_Source text_
[Email-SIG] API for Header objects [was: Dropping bytes "support" in json]

Thu Apr 16 22:44:14 CEST 2009

On approximately 4/16/2009 6:02 AM, came the following characters from 
the keyboard of Steven D'Aprano:
> On Thu, 16 Apr 2009 10:39:52 am Tony Nelson wrote:
>   
>> I don't want there to be any "str(msg['tag'])" or "bytes(msg['tag'])"
>> at all, so there would be no loss of consistency.
>>     
>
> That's ... different.
>   
>> If the data for a header field is not properly a string, 
>>     
> But it always is. 
>
> Even badly formatted emails with corrupt headers containing binary 
> characters are strings -- they're just byte (non-Unicode) strings 
> containing binary characters. Your mail server might not accept it as 
> part of a valid header, but it's a valid byte string.

_Tasks and exercises_
(1) In the email thread about an API for header objects, what does Steven D'Aprano say badly formatted emails with corrupt headers containing binary characters still are?
(2) Continue the email thread about an API for header objects, starting after its last sentence.
The material after this point is separate from the email thread above.

_Supplied data_
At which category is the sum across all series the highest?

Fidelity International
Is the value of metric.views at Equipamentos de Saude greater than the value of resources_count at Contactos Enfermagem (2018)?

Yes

_Answers to the exercises_
(1) They are still strings: byte (non-Unicode) strings containing binary characters.

(2)
>   

Wire format email headers are composed of a subset of ASCII text.  There 
should be a way to obtain them, either as bytes, or via the trivial str 
conversion of those bytes to Unicode.  Even corrupt headers containing 
binary characters should be obtainable that way.  There are no header 
encoding or decoding algorithms that cannot be reworked to function 
properly on either the raw_bytes or raw_str version of a header, since 
the numeric values and sequence of all binary octets would be preserved 
via both raw_bytes and raw_str.  *The key is to know what is in hand.*  
For both raw_bytes and raw_str, all characters would be in the range 0 - 
0xFF.  This is simple transliteration, not interpretation or parsing.  A 
non-corrupt header would have a smaller range, 0x20 - 0x7F.  Any header 
should be obtainable or settable in this form, using either bytes or str 
parameters/results.  Yes, it should be possible to create corrupt 
headers in this manner.  Useful mostly for testing, or for idempotency 
(which I also call GIGO).

However, obtaining headers in that way should be "hard", but only the 
sense of having to type more because it is part of a lower level 
interface, not the primary APIs... like  msg['tag'].raw_bytes or 
msg['tag'].raw_str... because it is actually the easiest way 
(implementation-wise) to obtain a copy of the data... but that copy may 
not be as useful as one might like.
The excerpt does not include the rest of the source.